In the face of my young audience, I feel it is my responsibility to ask hard questions and to also make them difficult to answer. Just as a hero is only as worthy as the antagonist, the question is only as worthy as the possible answers.

Years ago, when I was just starting out as an author, I read a wonderful interview in The Writer with Madeleine L’Engle. The interviewer asked her how she knew whether she had written a story for adults or a story for children, and her response was something like, “I stand back and ask, is this good enough for children?”

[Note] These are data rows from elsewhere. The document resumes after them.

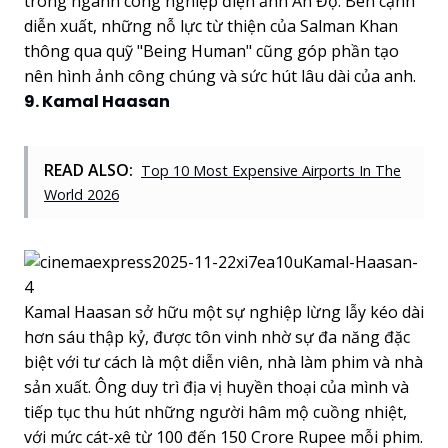
trong ngành công nghiệp điện ảnh Ấn Độ. Bên cạnh
diễn xuất, những nỗ lực từ thiện của Salman Khan
thông qua quỹ "Being Human" cũng góp phần tạo
nên hình ảnh công chúng và sức hút lâu dài của anh.
9. Kamal Haasan
READ ALSO:
Top 10 Most Expensive Airports In The
World 2026
Kamal Haasan sở hữu một sự nghiệp lừng lẫy kéo dài
hơn sáu thập kỷ, được tôn vinh nhờ sự đa năng đặc
biệt với tư cách là một diễn viên, nhà làm phim và nhà
sản xuất. Ông duy trì địa vị huyền thoại của mình và
tiếp tục thu hút những người hâm mộ cuồng nhiệt,
với mức cát-xê từ 100 đến 150 Crore Rupee mỗi phim.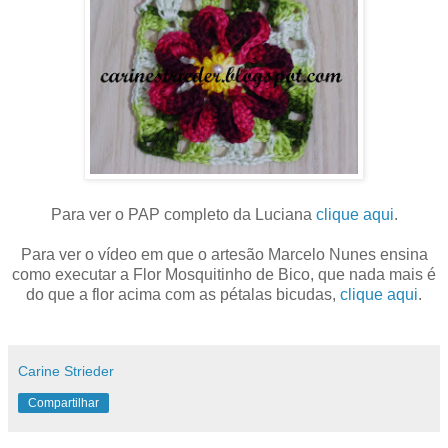
Para ver o PAP completo da Luciana
clique aqui
.
Para ver o vídeo em que o artesão Marcelo Nunes ensina
como executar a Flor Mosquitinho de Bico, que nada mais é
do que a flor acima com as pétalas bicudas,
clique aqui
.
Carine Strieder
Compartilhar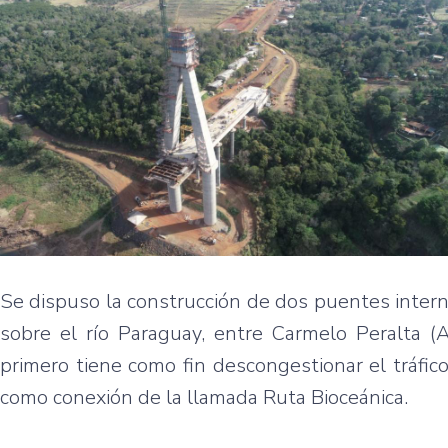
Se dispuso la construcción de dos puentes internac
sobre el río Paraguay, entre Carmelo Peralta (
primero tiene como fin descongestionar el tráfi
como conexión de la llamada Ruta Bioceánica.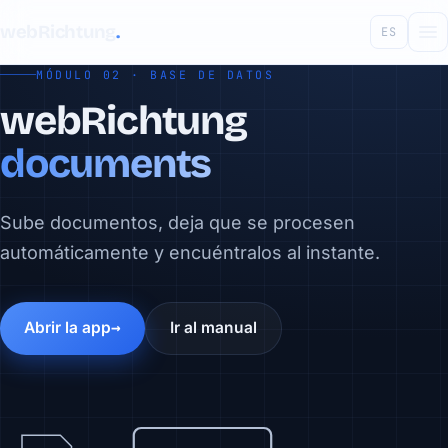
webRichtung
.
ES
MÓDULO 02 · BASE DE DATOS
webRichtung
documents
Sube documentos, deja que se procesen
automáticamente y encuéntralos al instante.
Abrir la app
Ir al manual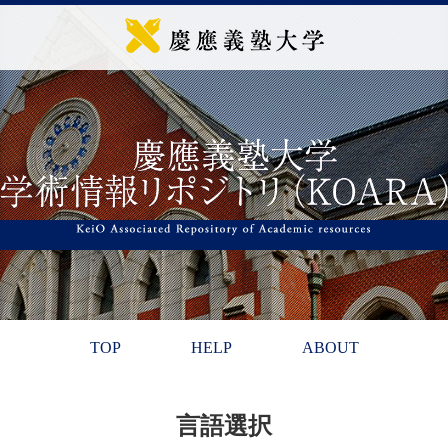
TOP
HELP
ABOUT
言語選択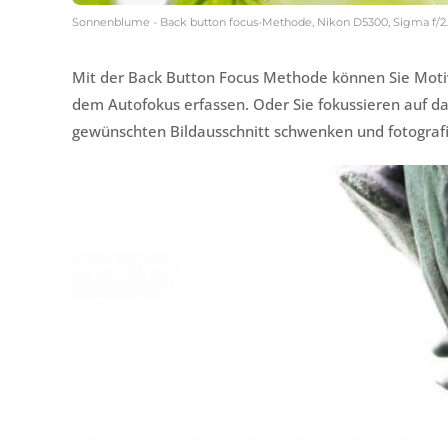
Sonnenblume - Back button focus-Methode, Nikon D5300, Sigma f/2.
Mit der Back Button Focus Methode können Sie Motive
dem Autofokus erfassen. Oder Sie fokussieren auf 
gewünschten Bildausschnitt schwenken und fotograf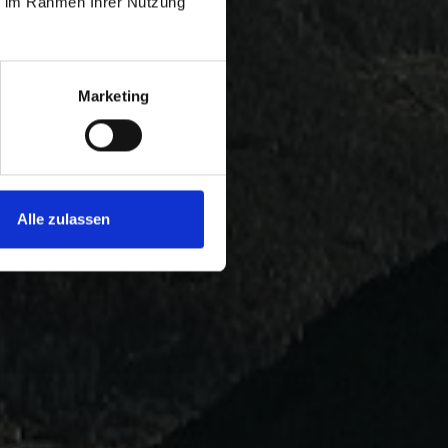
ie im Rahmen Ihrer Nutzung
Marketing
Alle zulassen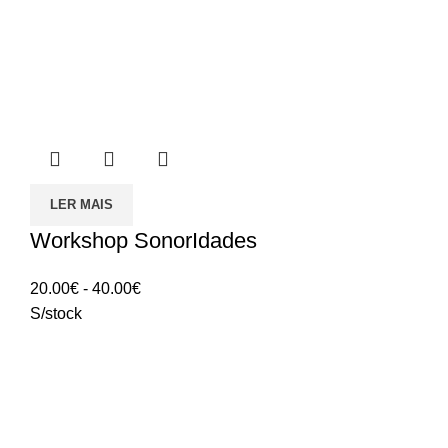
LER MAIS
Workshop SonorIdades
Intervalo
20.00
€
-
40.00
€
de
S/stock
preços:
20.00€
a
40.00€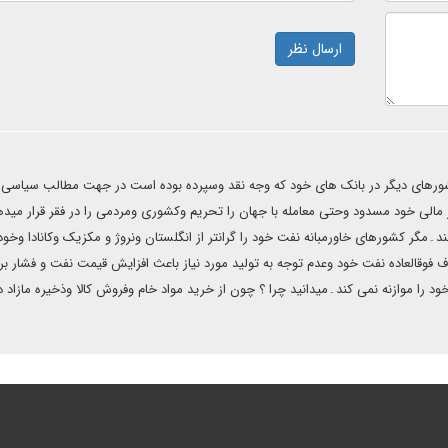
ارسال نظر
 کشورهای دیگر در بانک های خود که وجه نقد وسپرده بوده است در جهت مطالب سیاسی
ر مالی خود مسدود وحتی معامله با جهان را تحریم وکشوری ومردمی را در فقر قرار مید
مگر کشورهای خاورمبانه نفت خود را گرانتر از انگلستان ونروژ و مکزیک وکانادا وخو
رف فوقالعاده نفت خود وعدم توجه به تولید مورد نیاز باعث افزایش قیمت نفت و فشار بر
 را موازنه نمی کند۔میدانید چرا ؟ چون از خرید مواد خام وفروش کالا وذخیره مازاد د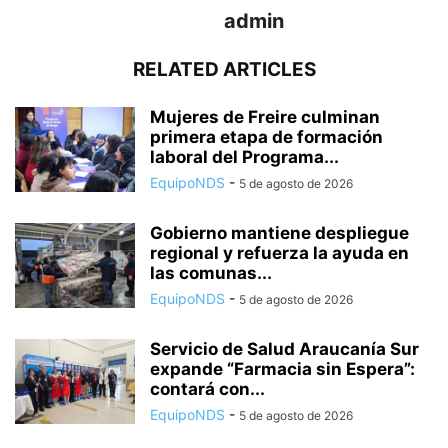
admin
RELATED ARTICLES
Mujeres de Freire culminan
primera etapa de formación
laboral del Programa...
EquipoNDS
-
5 de agosto de 2026
Gobierno mantiene despliegue
regional y refuerza la ayuda en
las comunas...
EquipoNDS
-
5 de agosto de 2026
Servicio de Salud Araucanía Sur
expande “Farmacia sin Espera”:
contará con...
EquipoNDS
-
5 de agosto de 2026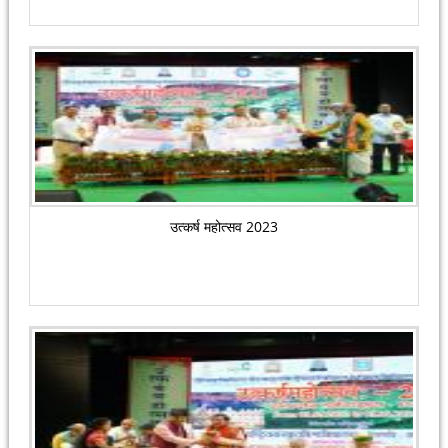
उत्कर्ष महोत्सव 2023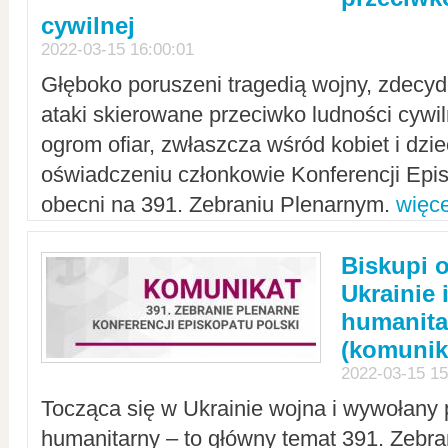
cywilnej
2022-03-15 16:00:01
Głęboko poruszeni tragedią wojny, zdecy
ataki skierowane przeciwko ludności cywi
ogrom ofiar, zwłaszcza wśród kobiet i dzie
oświadczeniu członkowie Konferencji Epis
obecni na 391. Zebraniu Plenarnym.
więce
Biskupi 
Ukrainie 
humanit
(komunik
2022-03-15 15
Tocząca się w Ukrainie wojna i wywołany 
humanitarny – to główny temat 391. Zebr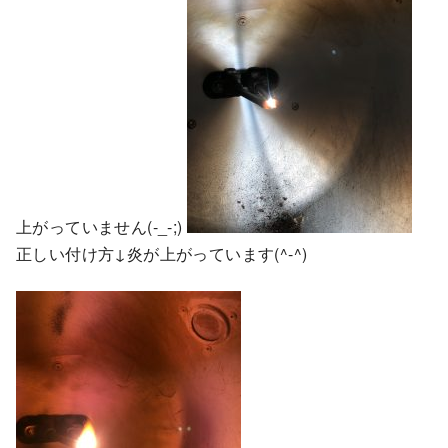
上がっていません(-_-;)
正しい付け方↓炎が上がっています(^-^)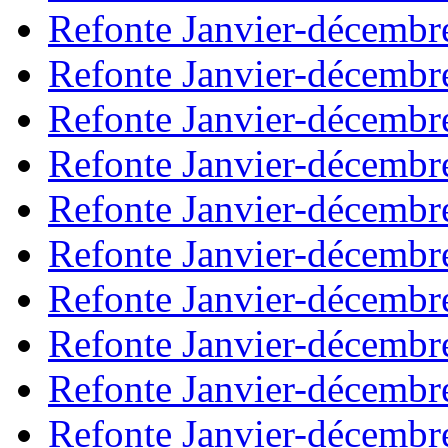
Refonte Janvier-décembr
Refonte Janvier-décembr
Refonte Janvier-décembr
Refonte Janvier-décembr
Refonte Janvier-décembr
Refonte Janvier-décembr
Refonte Janvier-décembr
Refonte Janvier-décembr
Refonte Janvier-décembr
Refonte Janvier-décembr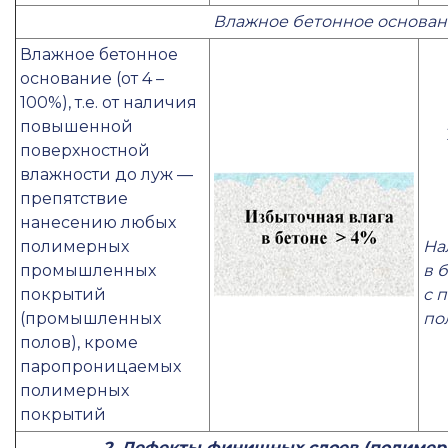
Влажное бетонное основа
Влажное бетонное
основание (от 4 –
100%), т.е. от наличия
повышенной
поверхностной
влажности до луж —
препятствие
нанесению любых
полимерных
На
промышленных
в 
покрытий
с 
(промышленных
по
полов), кроме
паропроницаемых
полимерных
покрытий
2. Дефекты финишных слоев (полимер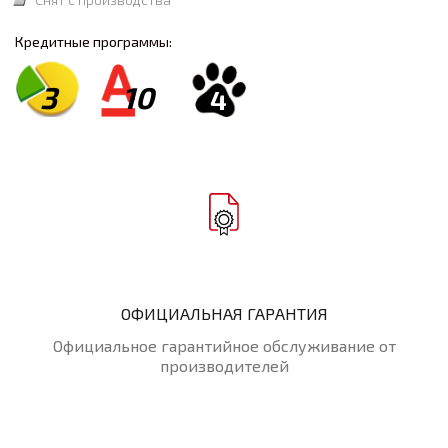
Кредитные программы:
3
10
4
ОФИЦИАЛЬНАЯ ГАРАНТИЯ
Официальное гарантийное обслуживание от
производителей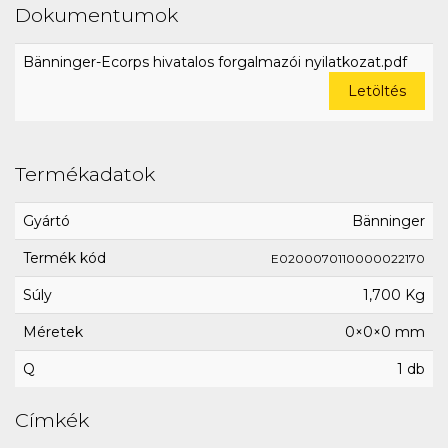
Dokumentumok
Bänninger-Ecorps hivatalos forgalmazói nyilatkozat.pdf
Letöltés
Termékadatok
Gyártó
Bänninger
Termék kód
E0200070110000022170
Súly
1,700 Kg
Méretek
0×0×0 mm
Q
1 db
Címkék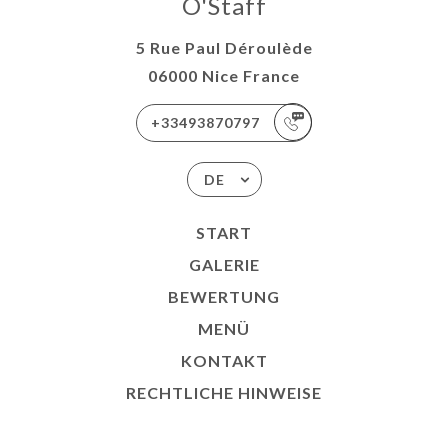
O'Staff
5 Rue Paul Déroulède
06000 Nice France
+33493870797
DE
START
GALERIE
BEWERTUNG
MENÜ
KONTAKT
RECHTLICHE HINWEISE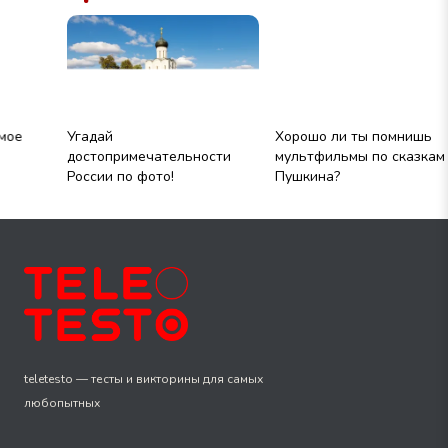
Угадай
Хорошо ли ты помнишь
Т
достопримечательности
мультфильмы по сказкам
«
России по фото!
Пушкина?
teletesto — тесты и викторины для самых
любопытных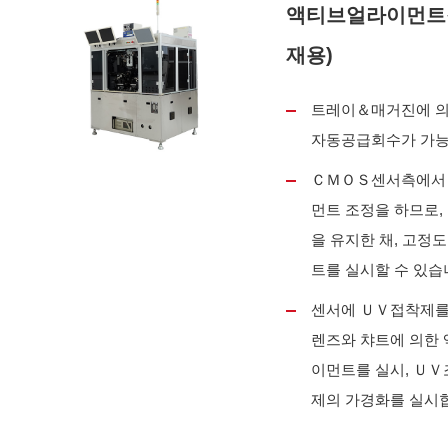
액티브얼라이먼트장
재용)
트레이＆매거진에 의
자동공급회수가 가능
ＣＭＯＳ센서측에서
먼트 조정을 하므로,
을 유지한 채, 고정
트를 실시할 수 있습
센서에 ＵＶ접착제를
렌즈와 챠트에 의한
이먼트를 실시, ＵＶ
제의 가경화를 실시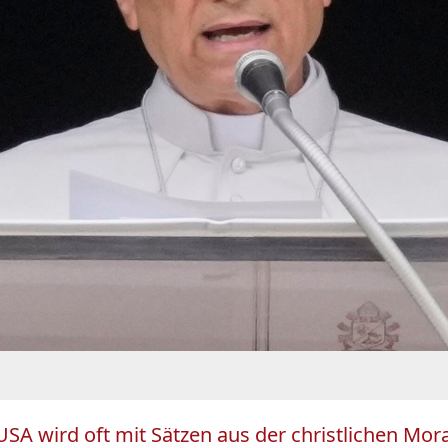
n USA wird oft mit Sätzen aus der christlichen Mo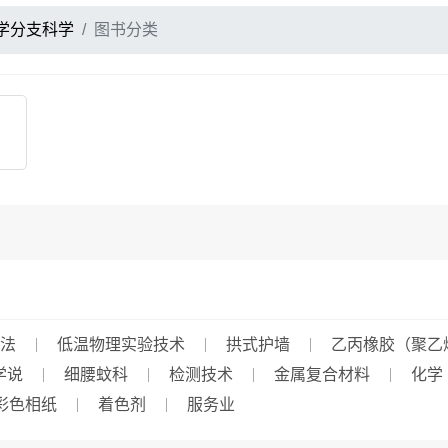
学分支科学
图书分类
法
低温物理实验技术
拱式护墙
乙丙橡胶（聚乙
学说
细腰蚊科
检测技术
金属复合材料
化学
彩色相纸
着色剂
服务业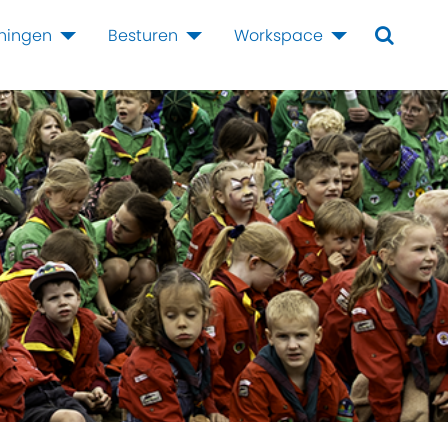
iningen
Besturen
Workspace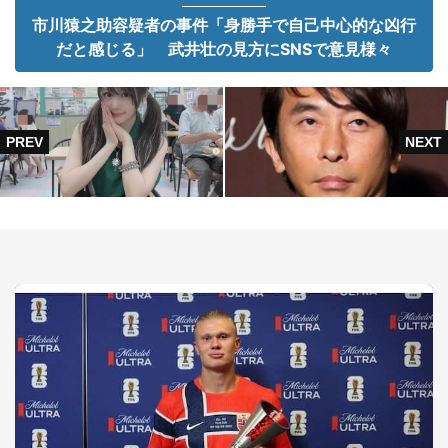
市川猿之助容疑者の事件「身勝手で自己中心的な凶行
だと感じる」 武井壮の見方にSNSで意見様々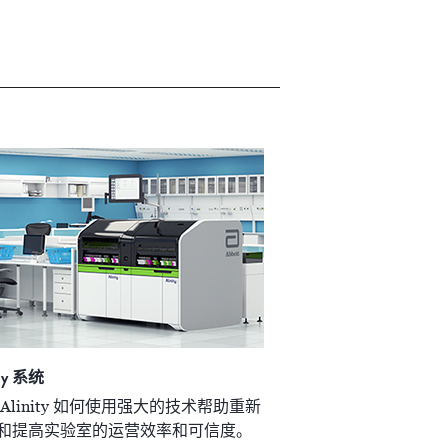
ity 系统
 Alinity 如何使用强大的技术帮助重新
和提高实验室的运营效率和可信度。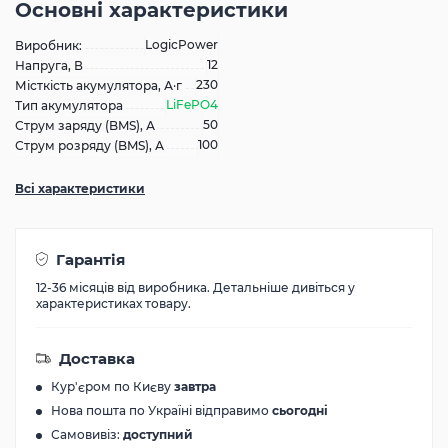
Основні характеристики
LogicPower
Виробник:
12
Напруга, В
230
Місткість акумулятора, А·г
LiFePO4
Тип акумулятора
50
Струм заряду (BMS), А
100
Струм розряду (BMS), А
Всі характеристики
Гарантія
12-36 місяців від виробника. Детальніше дивіться у
характеристиках товару.
Доставка
Кур'єром по Києву
завтра
Нова пошта по Україні відправимо
сьогодні
Самовивіз:
доступний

I’ve thought of that so many times in my work. Is it good enough for children? It’s a daunting thing, a big responsibility. But I don’t want to make it too easy for them either. I think that kids deserve a chance to ask their own hard questions, and a book offers them that chance.

I recently read a book by Kelly Gallagher called Readicide, and in it he described something called “imaginative rehearsals,” in which he talks about allowing a child to “rehearse” strong feelings such as sorrow or joy via a story, and how important that was so that when they were faced with something in their real lives, they could know how to name their experience.  I love that—imaginative rehearsals.

So, long answer to your question—a question is what I hope I’m offering my readers, and if we’re all lucky, perhaps they’ll find a message in the answer.